L’histoire se passe dans les Alpes du sud, par une froide nuit d’automne. Le ciel est constellé d’étoiles, l’air est impudiquement pur. Dans le véhicule, je conduis  en silence car le spectacle de cette nuit presque irréelle suffit à combler l’espace qui nous lie, quatre patients  et moi-même, dans cet espace clos, mais néanmoins ouvert, par la vision, sur cette éternité presque palpable, tant elle est proche de nous. Seul le bruit du clignotant vient troubler l’ambiance fœtale. Soudain, je perçois, à l’arrière, un léger « ho ! » de déception.

– Qu’y a-t-il ?

– Je ne voulais pas passer par le raccourci.

J’ôte immédiatement le clignotant, et continue ma route.

Un « merci » discret répond à mon geste.

C’est cette nuit-là que j’ai compris ce que signifiait professionnellement l’expression accompagner l’autre. En effet, même si on est au volant, c’est l’autre qui doit pouvoir choisir la direction à suivre, c’est lui qui doit guider.

Sans la première rencontre, souvent « fugitive, immense, sans paroles » (Andrée Chedid : « L’autre »), sans la création de ce premier lien invisible et inconsciemment perçu, est-il réellement possible d’accompagner l’autre ?

Qui est l’autre ?

Lorsqu’on accompagne des sujets à structure psychotique, il est indispensable de savoir que derrière l’objet (ob jectum ; placé devant) se cache un Sujet (sub jectum : placé derrière), pas toujours visible. Derrière le mur des apparences, qui peut être repoussant, dérangeant, effrayant ou intellectuellement et socialement brillant  -donc trompeur sur la structure-  existe un Etre différent, un Autre, dans sa beauté et sa pureté originelles. Si celui à qui il se divulgue le voit et l’entend, alors il se propage et s’étire jusqu’à l’abandon propitiatoire. Si on ne différencie pas le Sujet de l’objet, qui accompagne-t-on ? Vers quelle direction ? Sujet (Autre) et objet (autre) vont-ils dans la même direction ? Leur laisse-t-on le choix de la direction ? Accompagner c’est également pouvoir identifier le Sujet. C’est sur l’émergence de cette autre identité que devrait reposer le travail de l’accompagnateur. Voir et reconnaître le Sujet caché au cœur de l’objet c’est l’autoriser à naître, à vivre, à se développer, à se découvrir et à se « retrouver vraiment » (A. Chedid).

Savoir que l’Autre attend, même s’il ne peut le dire ni le faire savoir, est l’élément moteur de tout accompagnement. Lorsque Jacques Tosquellas m’a dit, à propos d’une patiente : « Tu es allée la chercher là où elle existe vraiment », j’ai su la présence de cet Ailleurs tragique dans lequel sont enfermés ces Sujets. Ils sont comme des lettres en souffrance, égarées, jamais parvenues à destination.

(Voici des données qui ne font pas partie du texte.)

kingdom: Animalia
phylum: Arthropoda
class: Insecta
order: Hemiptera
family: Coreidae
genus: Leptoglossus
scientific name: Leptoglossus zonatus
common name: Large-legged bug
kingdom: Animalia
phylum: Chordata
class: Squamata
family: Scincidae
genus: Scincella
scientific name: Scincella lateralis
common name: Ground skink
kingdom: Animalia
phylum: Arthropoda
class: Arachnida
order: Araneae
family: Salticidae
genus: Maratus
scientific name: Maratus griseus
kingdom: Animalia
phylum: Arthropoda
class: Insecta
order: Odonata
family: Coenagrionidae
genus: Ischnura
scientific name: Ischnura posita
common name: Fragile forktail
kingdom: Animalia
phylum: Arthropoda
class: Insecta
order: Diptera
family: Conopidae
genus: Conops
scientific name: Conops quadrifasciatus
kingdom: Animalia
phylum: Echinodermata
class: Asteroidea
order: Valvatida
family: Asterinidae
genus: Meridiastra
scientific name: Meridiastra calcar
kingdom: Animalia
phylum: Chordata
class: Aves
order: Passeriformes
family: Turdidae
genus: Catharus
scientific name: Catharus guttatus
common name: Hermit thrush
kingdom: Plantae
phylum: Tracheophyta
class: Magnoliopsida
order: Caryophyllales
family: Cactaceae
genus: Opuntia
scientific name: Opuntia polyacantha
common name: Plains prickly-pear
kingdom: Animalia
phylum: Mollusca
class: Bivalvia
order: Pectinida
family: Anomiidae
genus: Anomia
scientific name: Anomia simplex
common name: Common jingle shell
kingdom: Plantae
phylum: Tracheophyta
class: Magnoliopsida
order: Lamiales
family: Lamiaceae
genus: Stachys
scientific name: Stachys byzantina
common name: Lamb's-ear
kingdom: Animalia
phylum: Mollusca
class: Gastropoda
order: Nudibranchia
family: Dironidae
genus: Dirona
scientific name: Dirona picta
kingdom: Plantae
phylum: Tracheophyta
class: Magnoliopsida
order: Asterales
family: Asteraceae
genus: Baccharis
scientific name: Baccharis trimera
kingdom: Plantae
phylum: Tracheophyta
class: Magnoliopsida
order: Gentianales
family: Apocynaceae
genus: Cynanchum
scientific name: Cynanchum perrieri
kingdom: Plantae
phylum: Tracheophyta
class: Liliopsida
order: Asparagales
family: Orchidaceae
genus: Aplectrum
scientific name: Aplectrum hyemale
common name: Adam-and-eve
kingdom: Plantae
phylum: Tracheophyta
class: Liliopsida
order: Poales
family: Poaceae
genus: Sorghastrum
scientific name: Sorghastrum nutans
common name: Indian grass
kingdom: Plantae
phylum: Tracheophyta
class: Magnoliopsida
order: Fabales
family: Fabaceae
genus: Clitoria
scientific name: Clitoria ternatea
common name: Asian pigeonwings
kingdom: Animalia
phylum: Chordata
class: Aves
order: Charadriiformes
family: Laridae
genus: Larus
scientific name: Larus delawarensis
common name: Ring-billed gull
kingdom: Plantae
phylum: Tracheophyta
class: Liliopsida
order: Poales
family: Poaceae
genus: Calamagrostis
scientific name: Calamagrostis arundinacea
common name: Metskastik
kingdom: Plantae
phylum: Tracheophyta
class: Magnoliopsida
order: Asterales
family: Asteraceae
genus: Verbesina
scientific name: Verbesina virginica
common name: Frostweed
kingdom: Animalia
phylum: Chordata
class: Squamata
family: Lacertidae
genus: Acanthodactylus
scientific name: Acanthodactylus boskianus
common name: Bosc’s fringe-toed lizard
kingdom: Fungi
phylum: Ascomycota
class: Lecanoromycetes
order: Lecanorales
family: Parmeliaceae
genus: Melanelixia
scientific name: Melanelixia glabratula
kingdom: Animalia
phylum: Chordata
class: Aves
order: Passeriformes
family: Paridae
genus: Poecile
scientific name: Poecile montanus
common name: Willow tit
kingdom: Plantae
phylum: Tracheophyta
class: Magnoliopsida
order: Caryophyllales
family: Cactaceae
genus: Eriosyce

Accompagner c’est également convaincre ceux qui ne le voient pas ou ne le savent pas qu’un Autre vit, enfoui quelque part. Ce qui est généralement vu, c’est l’objet apparent et ses manifestations pathologiques ou atypiques. Il faut se battre contre ceux qui disent : « Ceux qui vivent marchent sur la surface de la terre. En dessous, il n’y a personne » (A. Chedid). Ignorer que, dans la psychose, la vie qui est en dessous compte plus que celle que les « fous » donnent à voir, c’est prendre le risque de les abandonner à la réclusion à perpétuité.

Apercevoir l’Autre derrière le mur des apparences et l’accompagner sur le chemin de la délivrance, nous fait revisiter la conception ordinaire de la folie, et remettre en question une certaine pratique de l’accompagnement avec des sujets « fous ».